[DIRECTIONS] Your copy should hold every record verbatim and none of the pictures.

[DATA IN THIS EXERCISE]
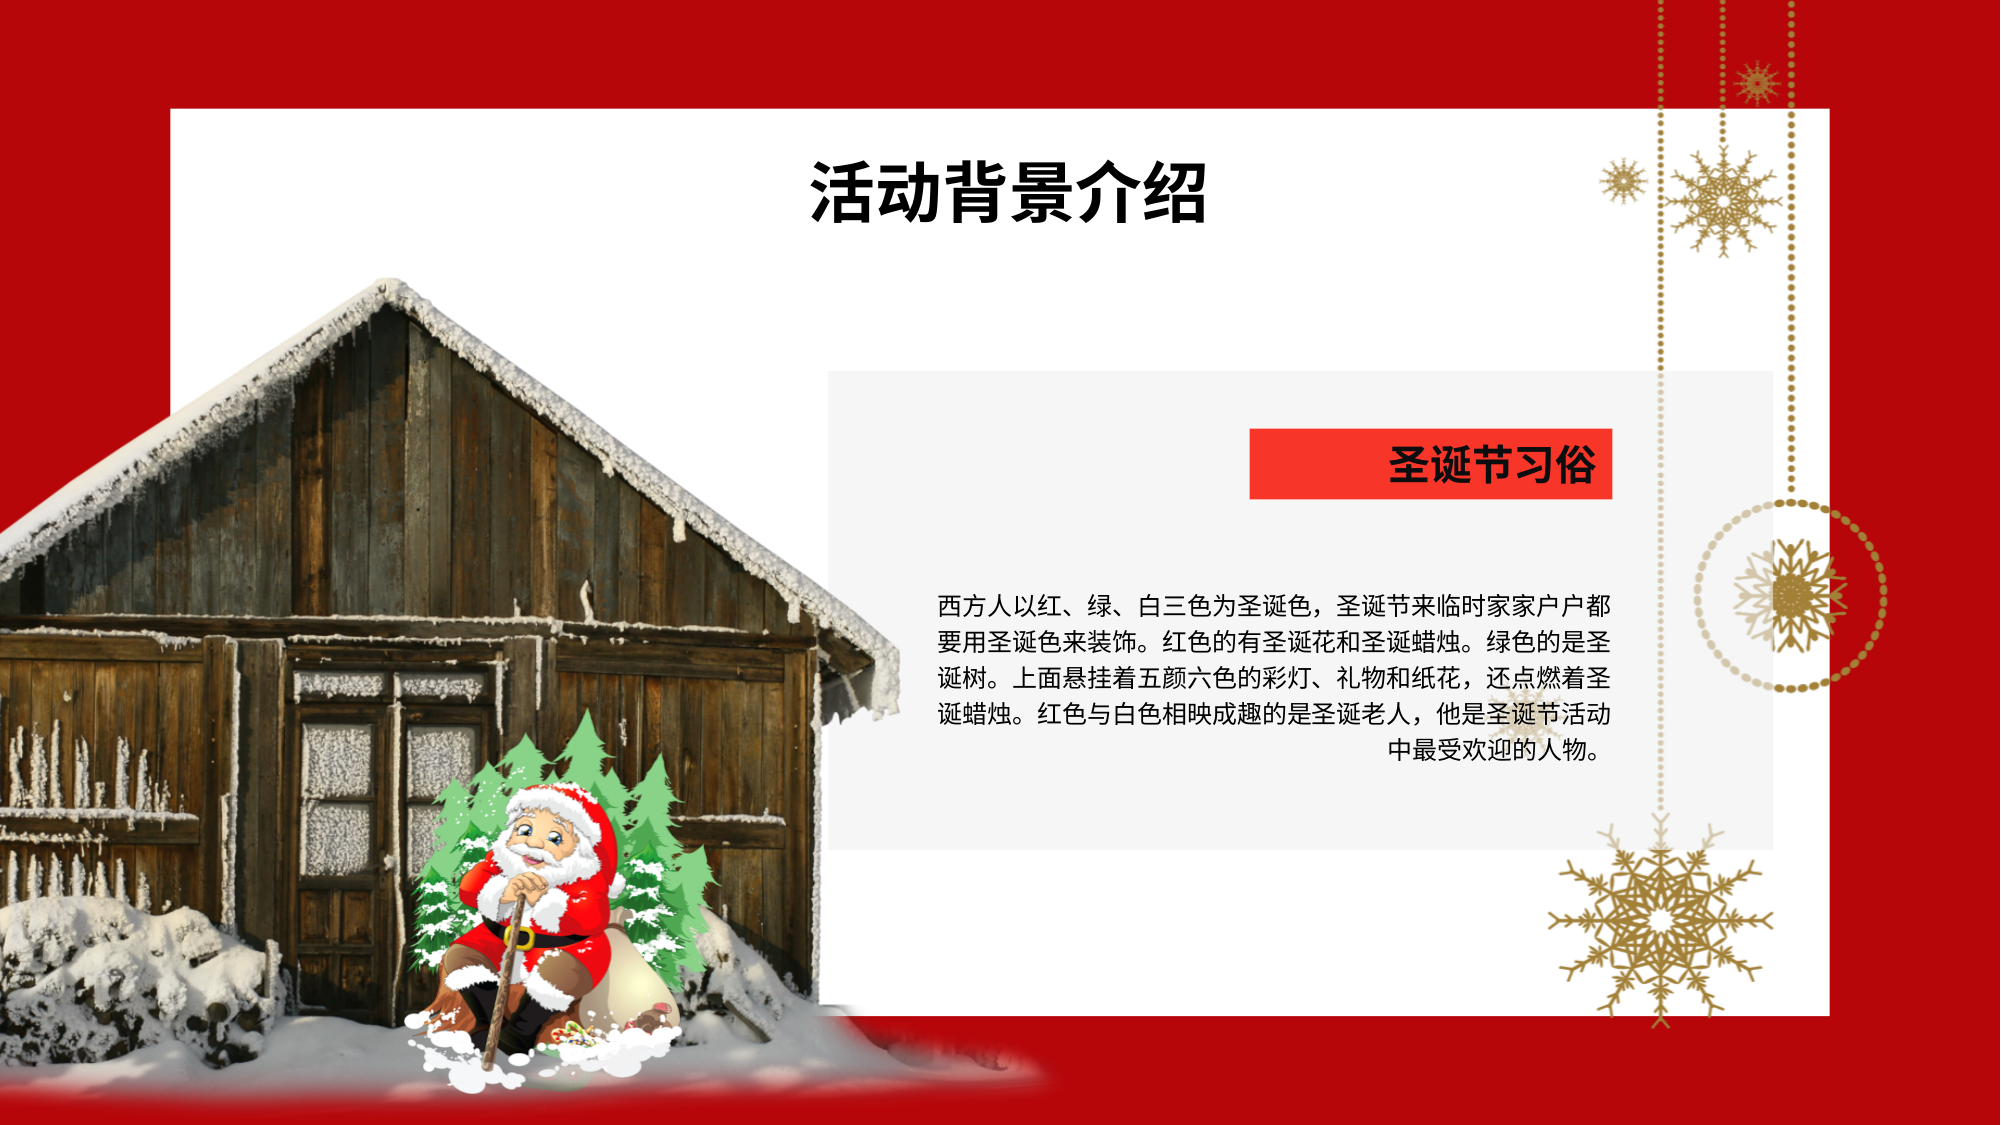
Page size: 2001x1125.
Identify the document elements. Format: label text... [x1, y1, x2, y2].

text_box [0, 259, 1089, 1125]
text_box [1089, 371, 1774, 850]
text_box 活动背景介绍 [756, 147, 1239, 234]
picture [1465, 0, 1932, 1029]
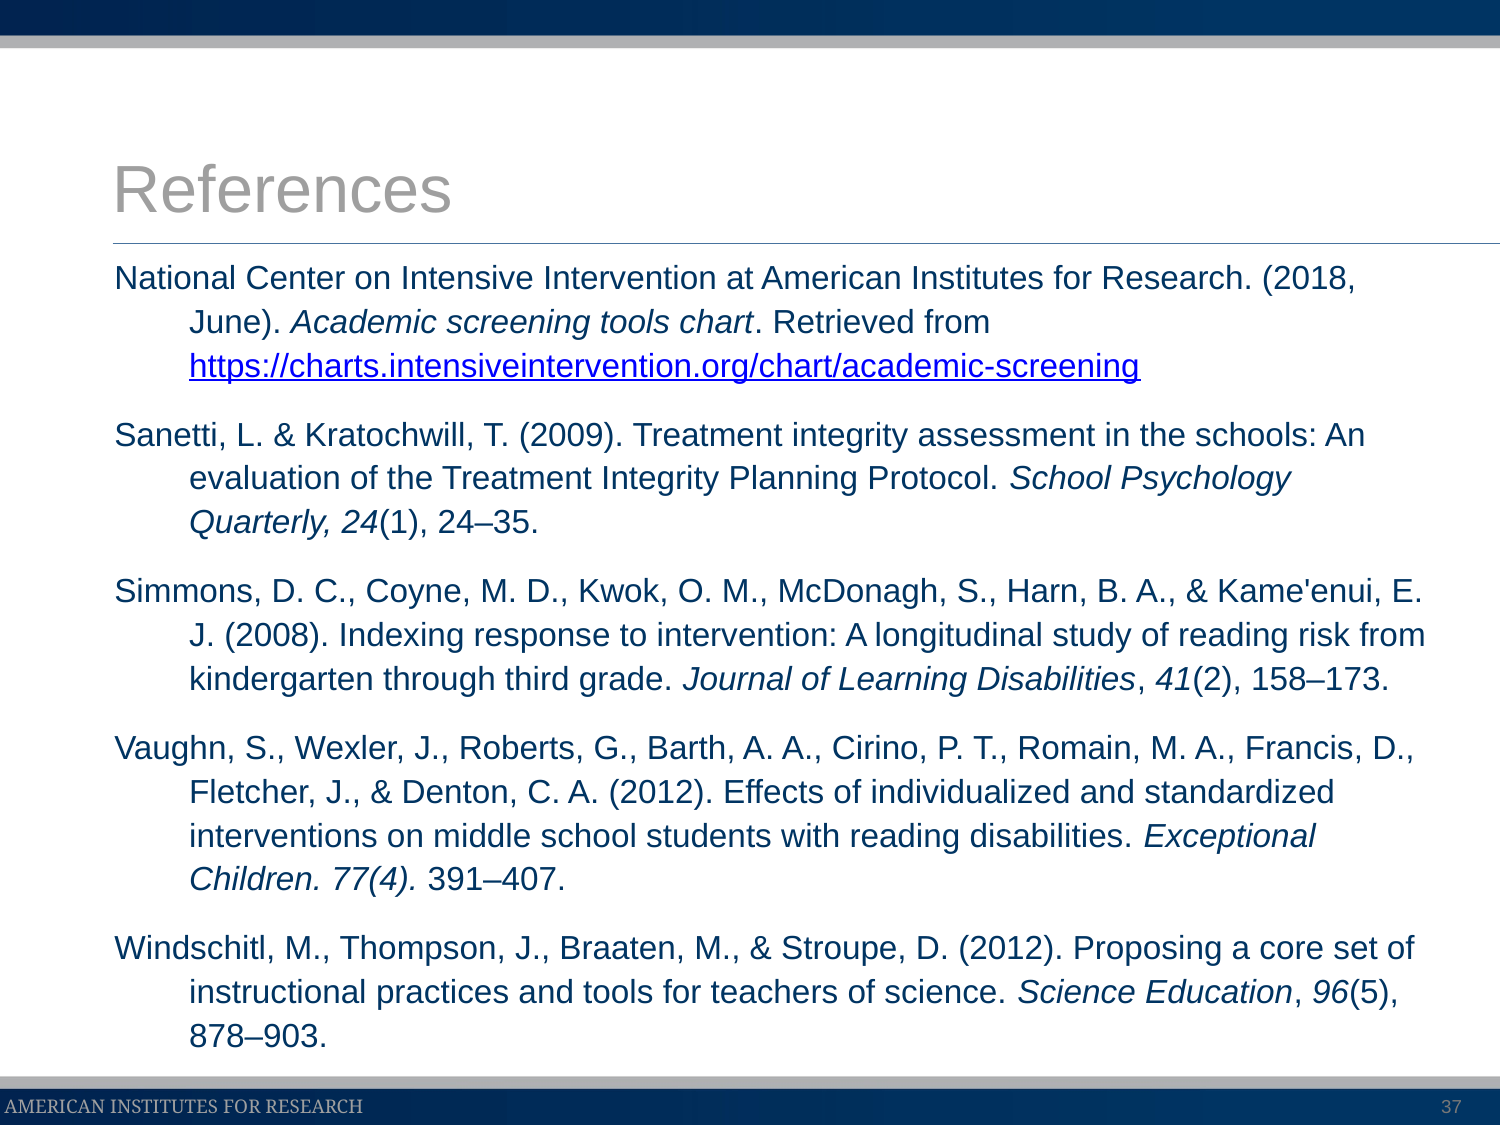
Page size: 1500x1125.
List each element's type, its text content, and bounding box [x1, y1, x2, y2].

list National Center on Intensive Intervention at American Institutes for Research. (2018, June). Academic screening tools chart. Retrieved from https://charts.intensiveintervention.org/chart/academic-screening Sanetti, L. & Kratochwill, T. (2009). Treatment integrity assessment in the schools: An evaluation of the Treatment Integrity Planning Protocol. School Psychology Quarterly, 24(1), 24–35. Simmons, D. C., Coyne, M. D., Kwok, O. M., McDonagh, S., Harn, B. A., & Kame'enui, E. J. (2008). Indexing response to intervention: A longitudinal study of reading risk from kindergarten through third grade. Journal of Learning Disabilities, 41(2), 158–173. Vaughn, S., Wexler, J., Roberts, G., Barth, A. A., Cirino, P. T., Romain, M. A., Francis, D., Fletcher, J., & Denton, C. A. (2012). Effects of individualized and standardized interventions on middle school students with reading disabilities. Exceptional Children. 77(4). 391–407. Windschitl, M., Thompson, J., Braaten, M., & Stroupe, D. (2012). Proposing a core set of instructional practices and tools for teachers of science. Science Education, 96(5), 878–903. [112, 251, 1440, 1066]
picture [0, 0, 1500, 1125]
title References [112, 144, 1463, 226]
slide_number 37 [1438, 1095, 1462, 1118]
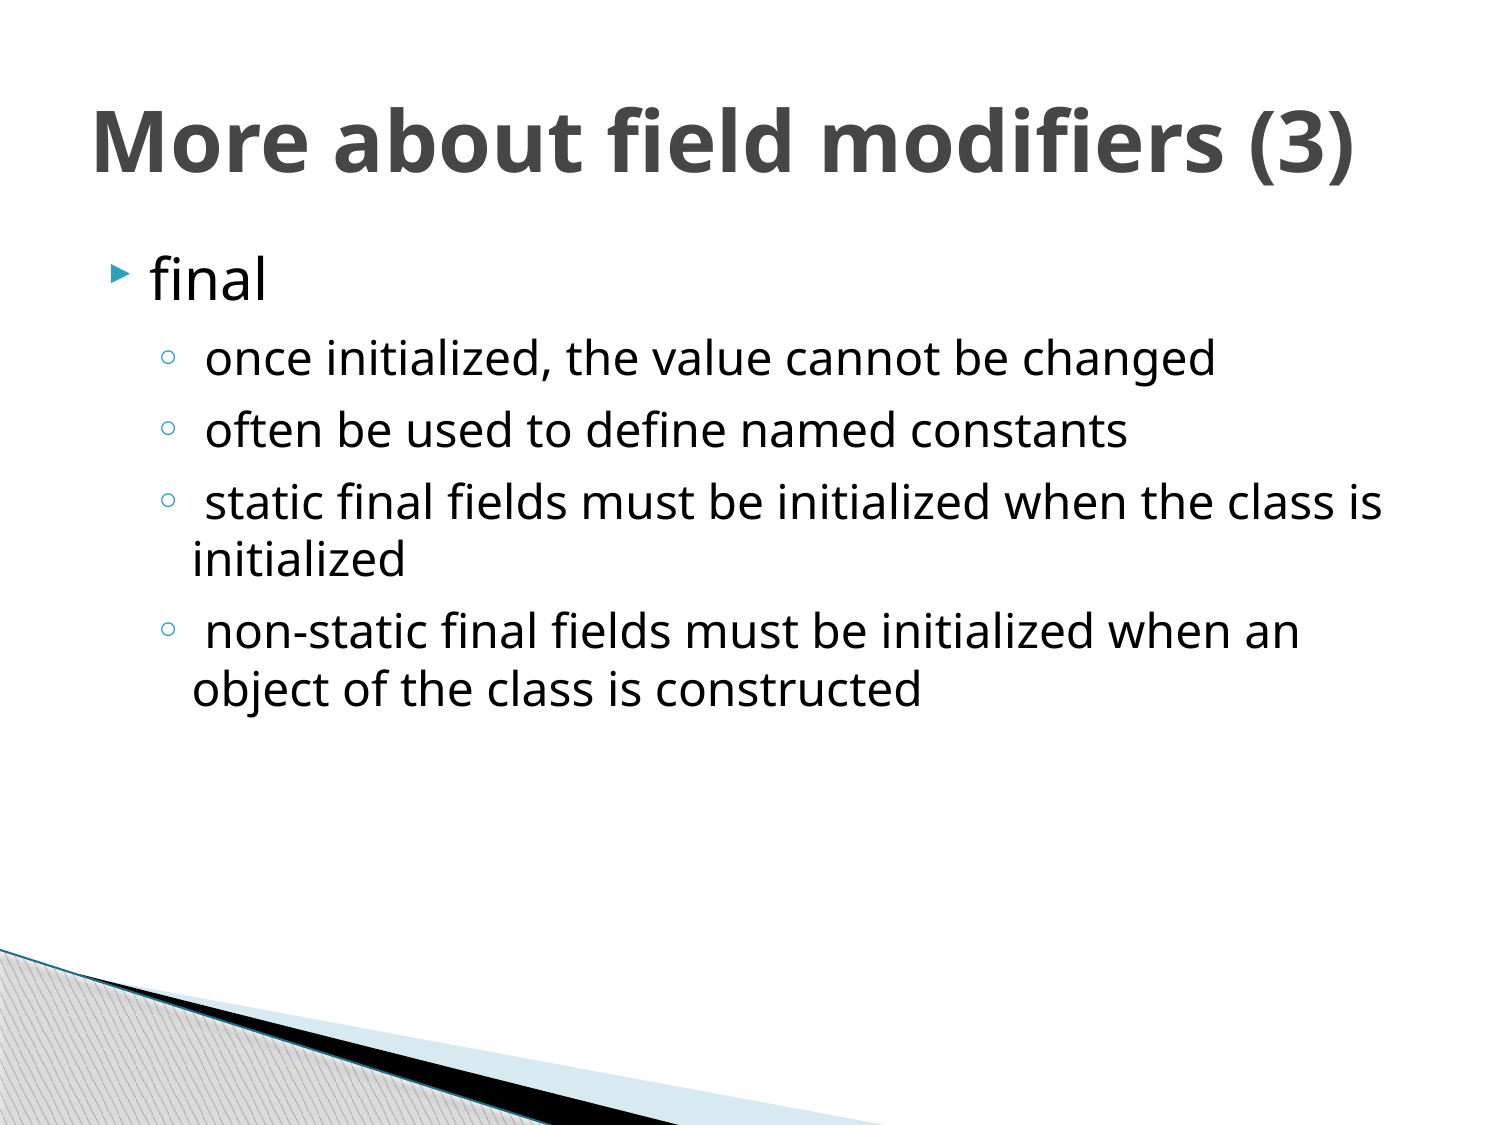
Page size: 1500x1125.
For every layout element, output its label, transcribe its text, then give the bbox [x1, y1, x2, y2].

list final once initialized, the value cannot be changed often be used to define named constants static final fields must be initialized when the class is initialized non-static final fields must be initialized when an object of the class is constructed [75, 243, 1425, 986]
title More about field modifiers (3) [75, 45, 1425, 233]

[ANSWER SECTION]
Page size: 2001x1125.
Identify the document elements. Format: label text... [x1, y1, x2, y2].

text_box [0, 259, 1089, 1125]
text_box [1089, 371, 1774, 850]
text_box 活动背景介绍 [756, 147, 1239, 234]
picture [1465, 0, 1932, 1029]
Page size: 1500x1125.
List each element's type, its text content, and bounding box [x1, y1, x2, y2].

list National Center on Intensive Intervention at American Institutes for Research. (2018, June). Academic screening tools chart. Retrieved from https://charts.intensiveintervention.org/chart/academic-screening Sanetti, L. & Kratochwill, T. (2009). Treatment integrity assessment in the schools: An evaluation of the Treatment Integrity Planning Protocol. School Psychology Quarterly, 24(1), 24–35. Simmons, D. C., Coyne, M. D., Kwok, O. M., McDonagh, S., Harn, B. A., & Kame'enui, E. J. (2008). Indexing response to intervention: A longitudinal study of reading risk from kindergarten through third grade. Journal of Learning Disabilities, 41(2), 158–173. Vaughn, S., Wexler, J., Roberts, G., Barth, A. A., Cirino, P. T., Romain, M. A., Francis, D., Fletcher, J., & Denton, C. A. (2012). Effects of individualized and standardized interventions on middle school students with reading disabilities. Exceptional Children. 77(4). 391–407. Windschitl, M., Thompson, J., Braaten, M., & Stroupe, D. (2012). Proposing a core set of instructional practices and tools for teachers of science. Science Education, 96(5), 878–903. [112, 251, 1440, 1066]
picture [0, 0, 1500, 1125]
title References [112, 144, 1463, 226]
slide_number 37 [1438, 1095, 1462, 1118]
Page size: 1500x1125.
For every layout element, output its label, transcribe its text, then give the bbox [x1, y1, x2, y2].

list final once initialized, the value cannot be changed often be used to define named constants static final fields must be initialized when the class is initialized non-static final fields must be initialized when an object of the class is constructed [75, 243, 1425, 986]
title More about field modifiers (3) [75, 45, 1425, 233]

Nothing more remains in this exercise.